In the late 1960’s, the New York Mets had one of the best 1-2 punches on the mound that the world would ever see. The second punch was not ready to be great just yet. The first punch was already at that elite level at the age of 22 when he was selected to the 1967 All-Star game, and won Rookie of the Year. Tom Seaver and Nolan Ryan’s best year as teammates came in 1969, when the team won the World Series. That season was arguably one of the best of Seaver’s career as he took home his first Cy Young award, and finished second in the MVP race. As for Ryan, he went 6-3 that season, and pitched to a 3.53 ERA. His most important moment came when he saved Game Three of the World Series, not knowing he would not see the post season for another 10 seasons.

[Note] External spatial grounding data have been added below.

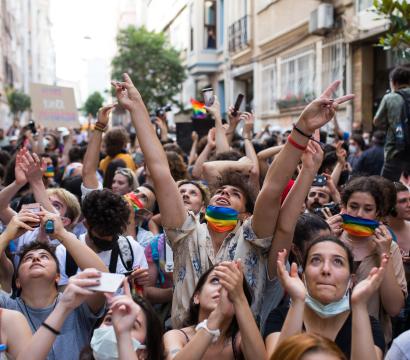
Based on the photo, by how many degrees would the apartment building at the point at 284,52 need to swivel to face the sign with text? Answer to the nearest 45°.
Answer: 0° — it already faces it

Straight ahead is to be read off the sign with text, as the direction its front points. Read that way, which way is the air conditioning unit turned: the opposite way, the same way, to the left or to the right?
to the right

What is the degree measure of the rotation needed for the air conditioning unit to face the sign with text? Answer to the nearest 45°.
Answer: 0° — it already faces it

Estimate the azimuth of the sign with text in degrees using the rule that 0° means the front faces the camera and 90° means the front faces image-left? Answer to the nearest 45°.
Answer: approximately 0°

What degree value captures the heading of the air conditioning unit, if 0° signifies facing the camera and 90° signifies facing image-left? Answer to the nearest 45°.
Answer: approximately 45°
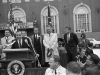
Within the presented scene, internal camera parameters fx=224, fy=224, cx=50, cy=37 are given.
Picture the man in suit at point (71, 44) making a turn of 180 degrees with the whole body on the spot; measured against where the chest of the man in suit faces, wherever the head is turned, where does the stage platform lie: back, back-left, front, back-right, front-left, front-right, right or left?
back

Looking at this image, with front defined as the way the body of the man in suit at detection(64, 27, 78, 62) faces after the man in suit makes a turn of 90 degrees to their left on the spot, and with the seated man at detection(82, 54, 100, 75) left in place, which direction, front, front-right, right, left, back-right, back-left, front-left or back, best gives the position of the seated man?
front-right

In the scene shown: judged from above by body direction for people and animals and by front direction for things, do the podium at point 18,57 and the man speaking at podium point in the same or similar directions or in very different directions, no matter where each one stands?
same or similar directions

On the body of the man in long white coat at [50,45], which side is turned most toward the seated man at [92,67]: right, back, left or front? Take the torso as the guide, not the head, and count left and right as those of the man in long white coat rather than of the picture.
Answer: front

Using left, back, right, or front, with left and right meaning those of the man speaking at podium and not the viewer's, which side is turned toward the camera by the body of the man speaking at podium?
front

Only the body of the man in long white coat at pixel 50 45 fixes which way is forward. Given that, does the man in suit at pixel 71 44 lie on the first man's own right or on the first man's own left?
on the first man's own left

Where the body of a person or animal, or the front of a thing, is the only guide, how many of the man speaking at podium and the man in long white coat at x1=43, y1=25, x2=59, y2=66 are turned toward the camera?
2

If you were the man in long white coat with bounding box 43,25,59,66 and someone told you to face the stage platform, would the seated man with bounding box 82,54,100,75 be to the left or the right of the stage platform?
left

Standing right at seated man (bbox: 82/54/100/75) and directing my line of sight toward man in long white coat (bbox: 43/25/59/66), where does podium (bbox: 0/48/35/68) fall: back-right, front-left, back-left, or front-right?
front-left

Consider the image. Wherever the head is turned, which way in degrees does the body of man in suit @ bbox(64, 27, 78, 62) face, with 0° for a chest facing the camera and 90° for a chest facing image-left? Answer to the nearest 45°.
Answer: approximately 45°

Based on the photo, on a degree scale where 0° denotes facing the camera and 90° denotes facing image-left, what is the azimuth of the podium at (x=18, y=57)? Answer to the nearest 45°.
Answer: approximately 0°

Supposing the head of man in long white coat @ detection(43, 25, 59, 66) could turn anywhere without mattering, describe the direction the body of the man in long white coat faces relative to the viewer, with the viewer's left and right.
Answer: facing the viewer
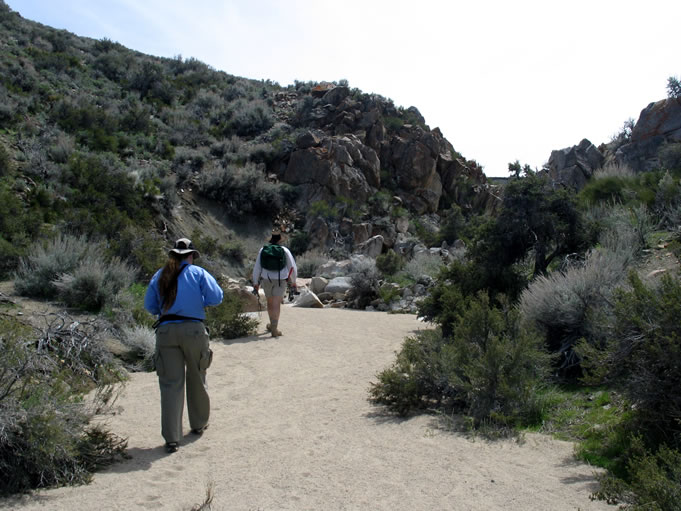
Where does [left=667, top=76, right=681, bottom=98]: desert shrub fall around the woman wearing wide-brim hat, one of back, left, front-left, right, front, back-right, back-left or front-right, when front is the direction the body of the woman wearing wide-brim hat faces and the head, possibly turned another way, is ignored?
front-right

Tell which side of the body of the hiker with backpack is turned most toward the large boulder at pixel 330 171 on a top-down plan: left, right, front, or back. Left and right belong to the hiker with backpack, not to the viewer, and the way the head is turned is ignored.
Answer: front

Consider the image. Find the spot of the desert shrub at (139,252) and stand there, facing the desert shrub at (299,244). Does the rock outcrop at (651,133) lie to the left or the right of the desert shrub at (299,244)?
right

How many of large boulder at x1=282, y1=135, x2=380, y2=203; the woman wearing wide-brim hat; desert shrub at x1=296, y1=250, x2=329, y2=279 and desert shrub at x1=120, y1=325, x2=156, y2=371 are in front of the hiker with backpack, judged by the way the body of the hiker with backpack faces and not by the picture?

The Mets, growing frustrated with the wild nature of Ryan’s fastball, traded him to the Angels for Jim Fregosi on December 10th, 1971. In an interview with New York Times writer Joseph Durso about the trade, Gil Hodges said “You always hate to give up on an arm like Ryan’s. He could put things together overnight, but he hasn’t done it for us and the Angels wanted him. I would not hesitate making a trade for somebody who might help us right now, and Fregosi is such a guy.”
Whether he put it together overnight or in spring training, Ryan led the league in strikeouts, won 19, and had an ERA of 2.28. When Mets fans thought that one trade of a pitcher was bad enough, the ownership said “Hold my beer” in 1977 with the trade of Seaver. It was a trade that crippled the franchise for several seasons, and kept the stands of Shea Stadium barren. Seaver was an undeniable ace, and was made into trade chip by a franchise that never would be forgiven for it.
Flash forward to 2019, and the Mets currently have a similar two at the top of their rotation. The bona-fide ace is Jacob deGrom, who is only the third Met to win Rookie of the Year and the Cy Young Award with the team. He pitched to the tune of a 1.70 ERA last season, and earned a WAR of 10. There behind him in the rotation was Noah Syndergaard, who had about as quiet a 13-4, 3.03 season as humanly possible.
Both deGrom and Syndergaard have an interesting future ahead of them. They both face enormous paydays, and it will be very hard for the Mets to hang onto both of them. This is a duo that the Mets can’t mess up however. Syndergaard, a Texas native that wears the same 34 on his jersey like the other Texas native Ryan did so long ago, has the potential to be a high-volume strikeout pitcher like Ryan. deGrom, whose number is in the 40’s like Seaver’s was, is looking to build off of the elite season that he just had. The Mets would be foolish to blow these two up like they did to Seaver and Ryan. Am I saying that deGrom and Syndergaard are Seaver and Ryan? Absolutely not. Am I saying that they could become a better 1-2 punch at the top of the rotation than they were? For argument’s sake, I’d say that they already are.